Le vice-consul "au regard mort" et à la réputation sulfureuse! Il est "glacé d'horreur" .
"Que va-t-on faire de lui?"
Dans la soirée chic de "l'Inde blanche" dans l'ambassade à Calcutta, on l'évite car chuchote-t-on, il "a fait le pire dans les jardins où se réfugient les lépreux et les chiens"!
"Mais des lépreux ou des chiens, est-ce tuer que de tuer des lépreux ou des chiens?"
Et puis il se dit aussi que dans la pension française de ses quinze ans... Bon c'est des bruits tout ça! En tous cas, il vit dans l'abstinence la plus totale. Bizarre, tout de même!
On peut pas en dire autant de qui vous savez... Chut!!
"De l'eau qui dort cette femme?"
Bon, enfin...l'épouse de l'ambassadeur,la bonne,belle,charitable,irréprochable Anne Marie Stratter, il parait qu'au Blue moon, ce bordel où l'on se saoule ferme, avec trois anglais, tiens regardez justement,elle parle à celui qui écrit là bas.
Oh, une histoire sur une pauvresse à moitié morte de faim, rejetée par sa mère qui marche des bords du Mékong jusqu'au Gange. Quel périple! Crasseuse et enceinte en plus!
Elle chante, hallucinée un air de son pays toujours le même?
Mais ne serait-ce pas elle que l'on entend là bas? Ca alors!!!
Voici superbe roman de
Marguerite Duras(écrivain et cinéaste française réputée du XX° siècle) dont j'ai beaucoup aimé
L'amant (prix Goncourt 1984) et
La Pluie d'été. Ici la fiction se mèle à la réalité ce qui en fait l'originalité!

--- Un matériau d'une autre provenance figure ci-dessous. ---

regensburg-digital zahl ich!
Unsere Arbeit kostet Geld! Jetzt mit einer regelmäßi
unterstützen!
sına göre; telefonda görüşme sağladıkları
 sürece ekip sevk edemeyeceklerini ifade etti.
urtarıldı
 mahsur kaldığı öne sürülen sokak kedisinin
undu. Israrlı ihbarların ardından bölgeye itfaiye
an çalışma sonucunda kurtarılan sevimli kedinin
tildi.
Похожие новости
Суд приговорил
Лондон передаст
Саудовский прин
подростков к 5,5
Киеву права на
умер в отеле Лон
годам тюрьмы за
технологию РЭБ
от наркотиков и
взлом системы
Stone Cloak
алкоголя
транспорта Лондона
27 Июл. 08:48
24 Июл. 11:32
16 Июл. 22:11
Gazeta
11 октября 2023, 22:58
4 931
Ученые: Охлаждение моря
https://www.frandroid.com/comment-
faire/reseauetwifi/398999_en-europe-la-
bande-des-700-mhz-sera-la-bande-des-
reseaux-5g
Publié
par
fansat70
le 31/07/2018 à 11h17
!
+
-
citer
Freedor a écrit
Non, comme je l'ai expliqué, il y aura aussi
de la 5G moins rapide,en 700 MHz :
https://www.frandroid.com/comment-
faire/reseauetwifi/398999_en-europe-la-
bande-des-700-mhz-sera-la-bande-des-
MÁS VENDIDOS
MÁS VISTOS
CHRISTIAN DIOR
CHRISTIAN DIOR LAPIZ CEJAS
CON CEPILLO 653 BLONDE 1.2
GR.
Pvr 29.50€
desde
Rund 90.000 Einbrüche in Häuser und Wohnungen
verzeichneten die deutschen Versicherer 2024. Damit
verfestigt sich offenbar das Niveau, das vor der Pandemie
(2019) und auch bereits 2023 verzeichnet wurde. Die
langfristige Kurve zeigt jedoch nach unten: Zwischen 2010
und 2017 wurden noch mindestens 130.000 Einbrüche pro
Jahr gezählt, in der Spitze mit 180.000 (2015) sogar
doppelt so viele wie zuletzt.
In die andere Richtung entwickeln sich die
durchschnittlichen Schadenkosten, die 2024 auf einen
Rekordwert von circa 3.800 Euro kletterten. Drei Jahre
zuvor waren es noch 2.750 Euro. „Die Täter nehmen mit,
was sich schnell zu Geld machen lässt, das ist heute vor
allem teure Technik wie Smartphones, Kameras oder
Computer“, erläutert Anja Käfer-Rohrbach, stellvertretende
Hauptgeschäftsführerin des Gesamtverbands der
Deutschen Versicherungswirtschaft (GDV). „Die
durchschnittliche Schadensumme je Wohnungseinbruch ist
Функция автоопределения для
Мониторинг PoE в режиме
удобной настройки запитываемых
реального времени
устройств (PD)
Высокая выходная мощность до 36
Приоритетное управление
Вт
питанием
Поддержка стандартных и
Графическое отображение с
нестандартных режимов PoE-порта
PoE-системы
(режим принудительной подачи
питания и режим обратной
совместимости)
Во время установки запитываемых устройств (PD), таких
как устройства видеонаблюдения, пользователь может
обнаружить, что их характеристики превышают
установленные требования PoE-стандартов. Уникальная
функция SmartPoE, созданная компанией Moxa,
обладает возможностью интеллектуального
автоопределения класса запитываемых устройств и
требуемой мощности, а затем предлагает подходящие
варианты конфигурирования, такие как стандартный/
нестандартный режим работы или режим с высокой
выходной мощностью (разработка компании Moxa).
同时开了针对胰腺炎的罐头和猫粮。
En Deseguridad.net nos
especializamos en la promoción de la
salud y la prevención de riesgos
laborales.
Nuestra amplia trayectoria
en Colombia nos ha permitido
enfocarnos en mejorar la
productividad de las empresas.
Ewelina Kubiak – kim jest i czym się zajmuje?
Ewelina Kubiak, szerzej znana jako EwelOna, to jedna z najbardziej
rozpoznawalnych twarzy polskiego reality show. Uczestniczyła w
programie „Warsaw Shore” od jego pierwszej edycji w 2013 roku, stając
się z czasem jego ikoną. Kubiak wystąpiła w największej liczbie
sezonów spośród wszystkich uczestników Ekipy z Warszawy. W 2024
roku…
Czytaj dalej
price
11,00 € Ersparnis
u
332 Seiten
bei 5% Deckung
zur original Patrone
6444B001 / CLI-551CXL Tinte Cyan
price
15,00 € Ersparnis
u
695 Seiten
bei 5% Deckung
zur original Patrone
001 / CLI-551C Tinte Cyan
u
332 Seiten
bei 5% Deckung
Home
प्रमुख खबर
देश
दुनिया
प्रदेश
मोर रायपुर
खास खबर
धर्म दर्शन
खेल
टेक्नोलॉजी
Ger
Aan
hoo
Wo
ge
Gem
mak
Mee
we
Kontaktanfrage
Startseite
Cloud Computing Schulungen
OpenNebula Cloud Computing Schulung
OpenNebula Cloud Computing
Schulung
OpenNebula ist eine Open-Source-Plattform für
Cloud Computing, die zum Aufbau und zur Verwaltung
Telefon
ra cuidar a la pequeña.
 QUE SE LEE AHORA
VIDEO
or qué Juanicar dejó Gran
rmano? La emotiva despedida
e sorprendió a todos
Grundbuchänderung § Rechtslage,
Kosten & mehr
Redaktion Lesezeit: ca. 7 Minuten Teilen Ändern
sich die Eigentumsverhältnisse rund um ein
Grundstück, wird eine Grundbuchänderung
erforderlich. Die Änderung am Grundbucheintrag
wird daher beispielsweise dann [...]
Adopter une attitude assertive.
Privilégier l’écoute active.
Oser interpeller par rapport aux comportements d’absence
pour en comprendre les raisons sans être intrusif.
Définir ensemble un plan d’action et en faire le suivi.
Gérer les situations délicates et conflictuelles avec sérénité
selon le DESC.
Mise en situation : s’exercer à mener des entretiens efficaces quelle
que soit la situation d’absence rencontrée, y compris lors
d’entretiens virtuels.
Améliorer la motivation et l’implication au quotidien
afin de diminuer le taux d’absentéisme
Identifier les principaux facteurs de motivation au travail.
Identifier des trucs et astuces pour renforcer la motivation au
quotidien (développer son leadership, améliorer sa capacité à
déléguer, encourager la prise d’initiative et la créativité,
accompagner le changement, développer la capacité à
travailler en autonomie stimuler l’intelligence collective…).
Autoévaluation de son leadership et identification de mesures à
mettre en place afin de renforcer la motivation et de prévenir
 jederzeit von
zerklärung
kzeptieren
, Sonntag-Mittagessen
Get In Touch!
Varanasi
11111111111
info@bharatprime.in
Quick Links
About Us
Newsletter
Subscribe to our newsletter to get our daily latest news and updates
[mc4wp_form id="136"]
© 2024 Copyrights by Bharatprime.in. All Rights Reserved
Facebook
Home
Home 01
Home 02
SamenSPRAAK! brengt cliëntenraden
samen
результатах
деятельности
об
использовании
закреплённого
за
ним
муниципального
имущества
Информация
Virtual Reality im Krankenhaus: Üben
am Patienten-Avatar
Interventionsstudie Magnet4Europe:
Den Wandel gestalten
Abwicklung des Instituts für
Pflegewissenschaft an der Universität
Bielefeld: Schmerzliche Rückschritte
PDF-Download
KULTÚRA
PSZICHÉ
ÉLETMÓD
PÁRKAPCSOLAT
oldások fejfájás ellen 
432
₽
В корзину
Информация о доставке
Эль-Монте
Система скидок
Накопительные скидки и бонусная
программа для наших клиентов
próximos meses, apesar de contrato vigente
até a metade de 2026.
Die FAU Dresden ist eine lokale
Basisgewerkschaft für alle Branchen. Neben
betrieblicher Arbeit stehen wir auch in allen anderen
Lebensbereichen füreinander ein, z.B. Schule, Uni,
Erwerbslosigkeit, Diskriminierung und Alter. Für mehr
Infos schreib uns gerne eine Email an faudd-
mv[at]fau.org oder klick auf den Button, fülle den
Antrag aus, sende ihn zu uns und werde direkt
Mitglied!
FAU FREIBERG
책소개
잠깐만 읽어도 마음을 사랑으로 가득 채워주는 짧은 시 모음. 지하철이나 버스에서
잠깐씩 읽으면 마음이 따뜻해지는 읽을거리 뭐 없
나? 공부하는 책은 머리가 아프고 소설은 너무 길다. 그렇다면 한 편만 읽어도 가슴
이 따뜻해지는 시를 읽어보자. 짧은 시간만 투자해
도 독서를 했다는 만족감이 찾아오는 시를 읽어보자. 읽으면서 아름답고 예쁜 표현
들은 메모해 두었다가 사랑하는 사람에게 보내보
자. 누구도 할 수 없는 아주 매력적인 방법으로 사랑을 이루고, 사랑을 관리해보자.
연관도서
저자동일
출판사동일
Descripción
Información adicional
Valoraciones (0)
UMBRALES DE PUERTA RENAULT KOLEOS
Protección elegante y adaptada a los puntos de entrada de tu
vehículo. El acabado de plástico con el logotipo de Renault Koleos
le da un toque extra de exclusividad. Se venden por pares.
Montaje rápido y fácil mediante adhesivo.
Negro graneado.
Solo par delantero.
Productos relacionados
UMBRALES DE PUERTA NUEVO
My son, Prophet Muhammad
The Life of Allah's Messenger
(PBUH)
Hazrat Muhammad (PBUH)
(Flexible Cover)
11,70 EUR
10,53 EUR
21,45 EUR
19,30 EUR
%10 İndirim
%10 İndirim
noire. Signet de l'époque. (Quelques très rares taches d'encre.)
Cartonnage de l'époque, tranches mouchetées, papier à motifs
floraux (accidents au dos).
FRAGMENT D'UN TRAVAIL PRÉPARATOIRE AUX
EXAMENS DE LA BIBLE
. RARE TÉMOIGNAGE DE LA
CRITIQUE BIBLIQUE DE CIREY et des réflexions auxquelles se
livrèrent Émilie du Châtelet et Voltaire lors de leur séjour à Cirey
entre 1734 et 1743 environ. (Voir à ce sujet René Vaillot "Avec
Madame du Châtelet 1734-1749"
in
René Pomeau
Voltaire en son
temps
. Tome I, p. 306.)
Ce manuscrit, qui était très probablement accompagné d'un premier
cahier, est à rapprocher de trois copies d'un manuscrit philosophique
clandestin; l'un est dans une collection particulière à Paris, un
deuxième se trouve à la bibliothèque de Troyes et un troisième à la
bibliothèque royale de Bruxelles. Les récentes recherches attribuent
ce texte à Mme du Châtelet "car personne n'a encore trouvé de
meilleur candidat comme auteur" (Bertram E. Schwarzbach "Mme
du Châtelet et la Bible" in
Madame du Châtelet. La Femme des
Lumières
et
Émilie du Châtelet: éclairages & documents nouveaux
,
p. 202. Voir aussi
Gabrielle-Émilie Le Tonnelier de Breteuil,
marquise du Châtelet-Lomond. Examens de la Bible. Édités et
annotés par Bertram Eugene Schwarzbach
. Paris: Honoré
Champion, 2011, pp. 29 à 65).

Le vice-consul est violent de par la disparité des classes sociales évoquées entre misère maladive qui réduit l'humain au bestial et luxe qui traine son ennui de palace en club pour blancs chics tout en se déshumanisant. Caricature ou vérité?
Une superbe écriture qui coule fluide et puissante comme ce Mékong dans le delta duquel l'auteur a passé sa jeunesse.